I just finished reading Hope Always Rises, by Kathie Giorgio.  It’s a wonderful book about a character who maybe can’t feel as I do in the woods.  She is beset by an overpowering, unattached sadness that eventually leads her to suicide.  After the act, she awakens in Heaven, where God greets her and, for the first time she can remember, she is without an omnipresent feeling of gloom.  Her sadness was a product of a biological engineering mistake that’s no longer present in her celestial being.  She meets other characters with similar stories and they share their experiences.  The book is an exploration and a destigmatizing of what can lead one to taking their own life.  It’s not judgmental or heavy or depressing and it’s not an intellectualization.  It’s more a journey taken beside a number of characters who suffered unbearably in life (a suffering that stopped after death) and just wanted the pain to stop.  The story artfully induces in the reader an empathy for its characters that would lead those characters, if they were flesh and blood, to feel that they are heard, that the reader understands, not in an intellectual, but in an existential way, their plight.

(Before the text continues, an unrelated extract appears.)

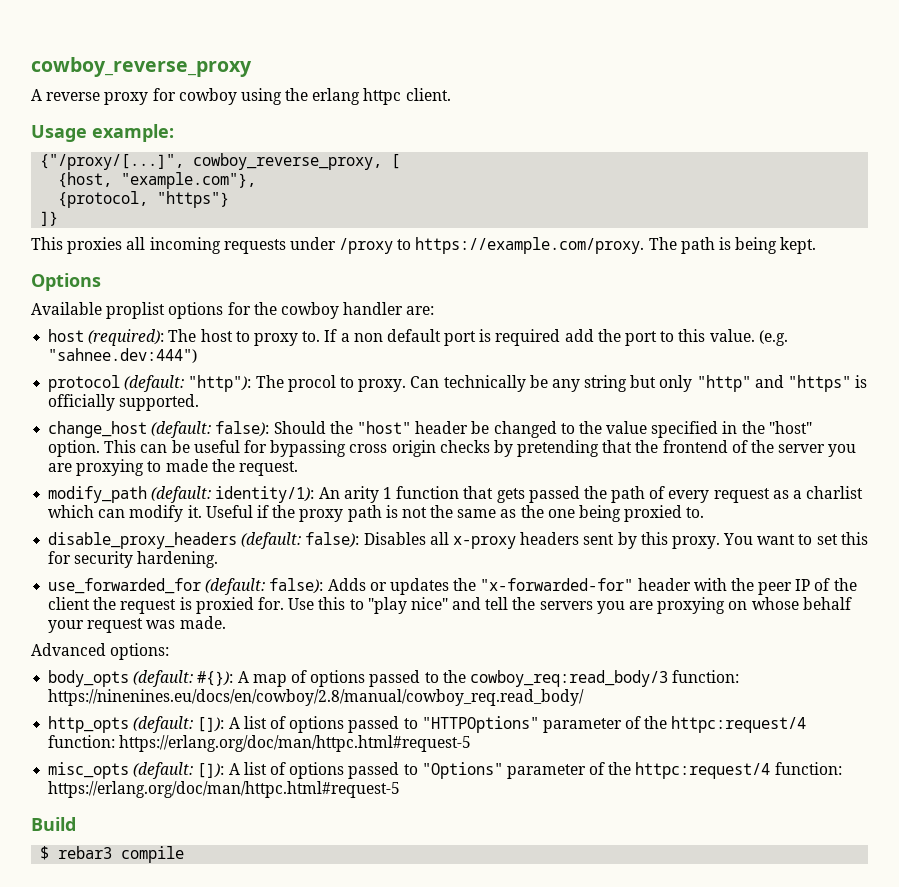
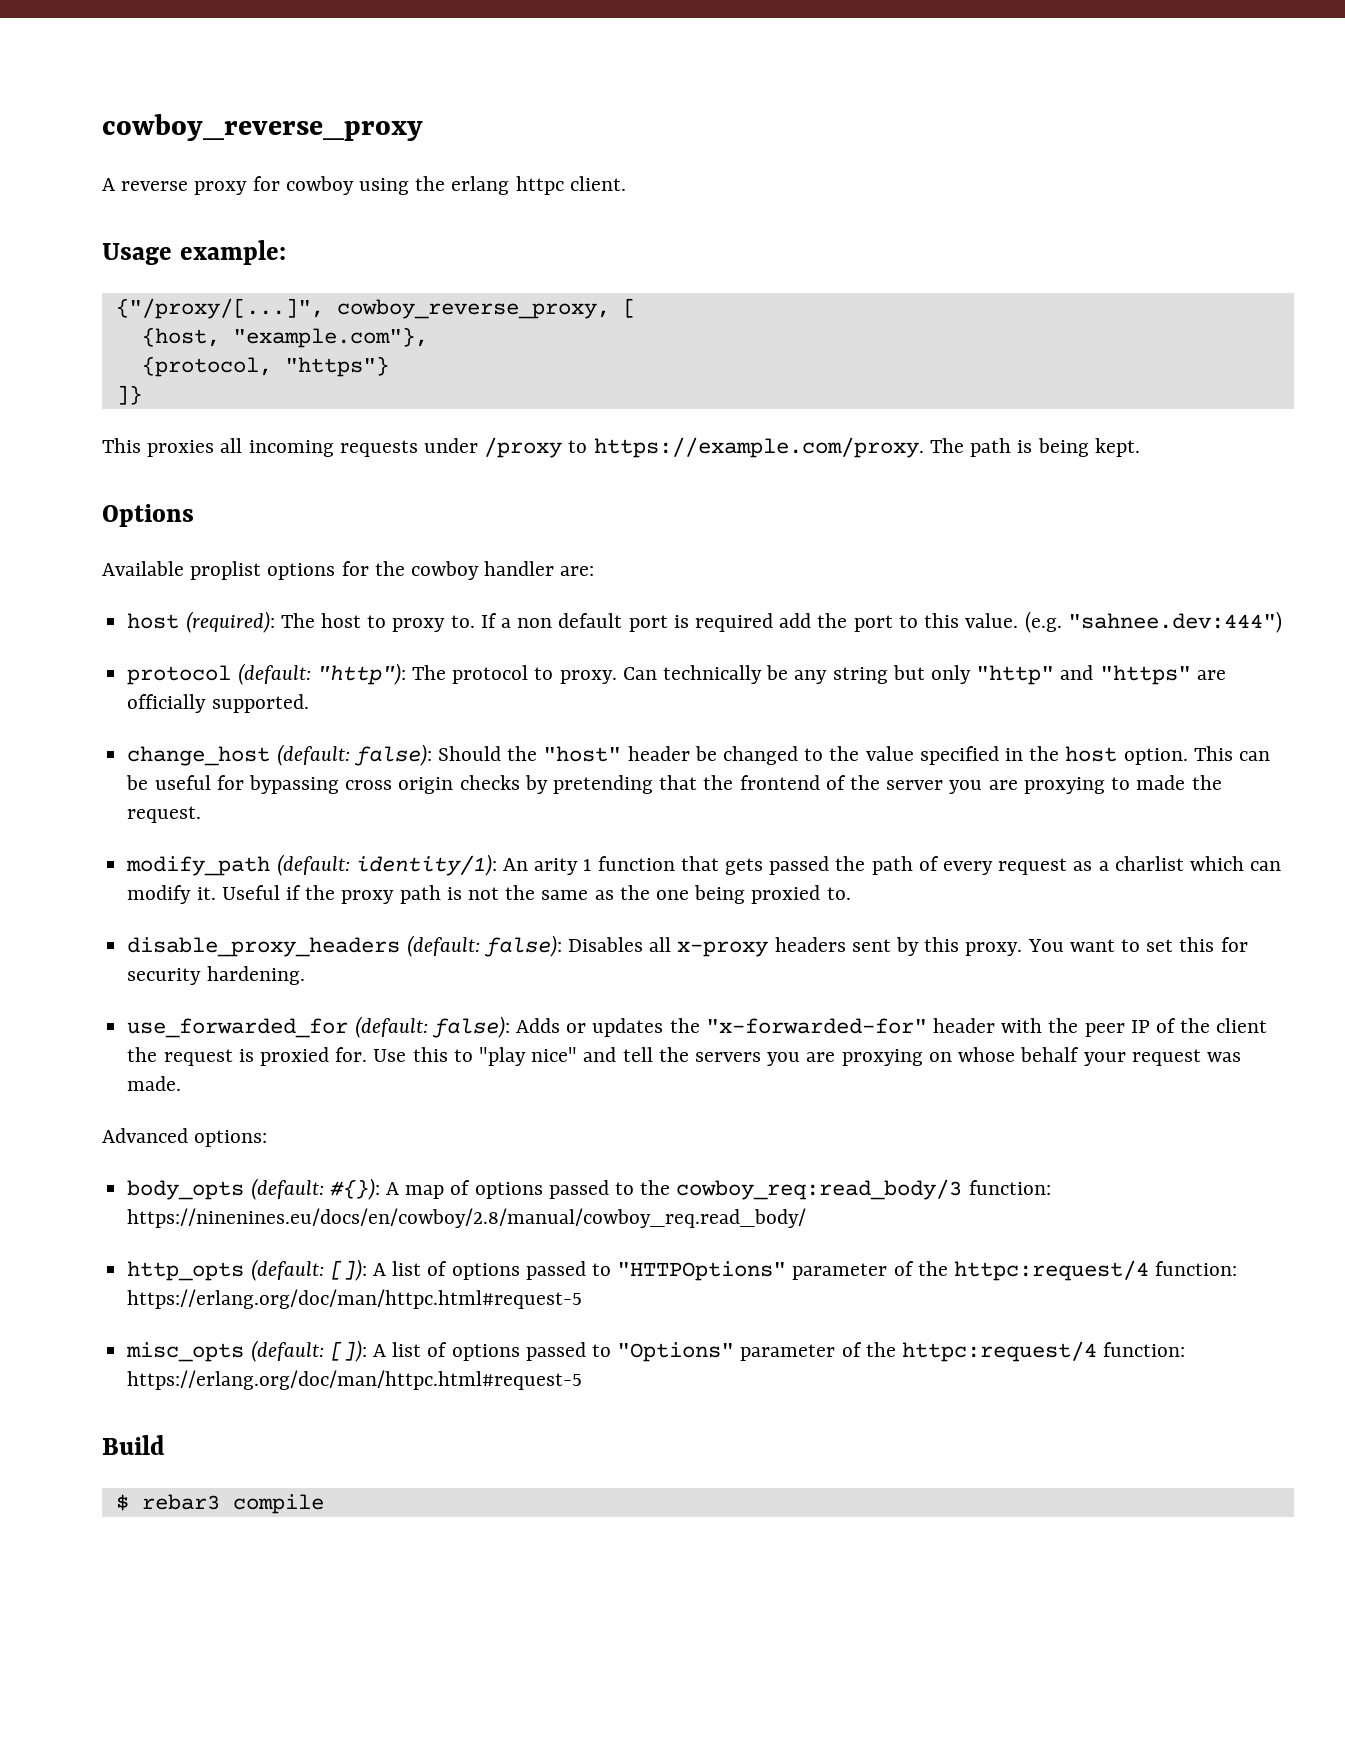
[287,375,336,392] procol -> [452,665,529,684] protocol
[855,375,868,388] is -> [1196,670,1226,680] are
[768,421,812,434] "host" -> [1065,746,1118,762] host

One of the things mentioned in the book is that the characters often find that art can be very therapeutic.   Of course, this is well known and widely used in psychiatric treatment, but the way it’s presented allows the reader to experience how putting what is felt on canvas, or in stone, or on the written page, can objectify emotions, externalize them and soften their impact.  Walking in the woods can also be very therapeutic.

Being in nature doesn’t involve putting something experienced inside on the outside where you can view it as being separate from yourself, though.  It’s more like you put aside what’s happening on the inside, let it go for the moment, so you can experience what’s happening on the outside and be one with that.  You replace your internal dialog with a conversation generated by the outside world, Mother Nature, and you just listen, and smell, and taste, and look, and feel.  You pay attention to all the ways you respond to what’s happening with your senses.  You experience, in depth, the human condition as it is at that moment, aside from your daily angst.  This, too, can ease life’s pains, or, at least, give some respite from them.

Just ask Waldo.  As I watch him saunter down the path, it’s apparent to me that he’s totally absorbed by what’s going on in front of his nose.  Directly in front of his nose and in the moment.  He gets a whiff of something and, for a while, that’s all that exists.  A passing dog might bark and growl at him, and he sidesteps a bit, then we walk on and continue down the trail.  The other dog is gone – it becomes nothing more than a memory — if that.  All that exists is what’s around him at the moment.  If he ever worries about what will happen or has happened, he doesn’t do it when we’re out walking.  And he is such a happy puppy.

Could I possibly go so wrong by following in his pawprints?

 

It’s hard to hold a stick when you gotta pant!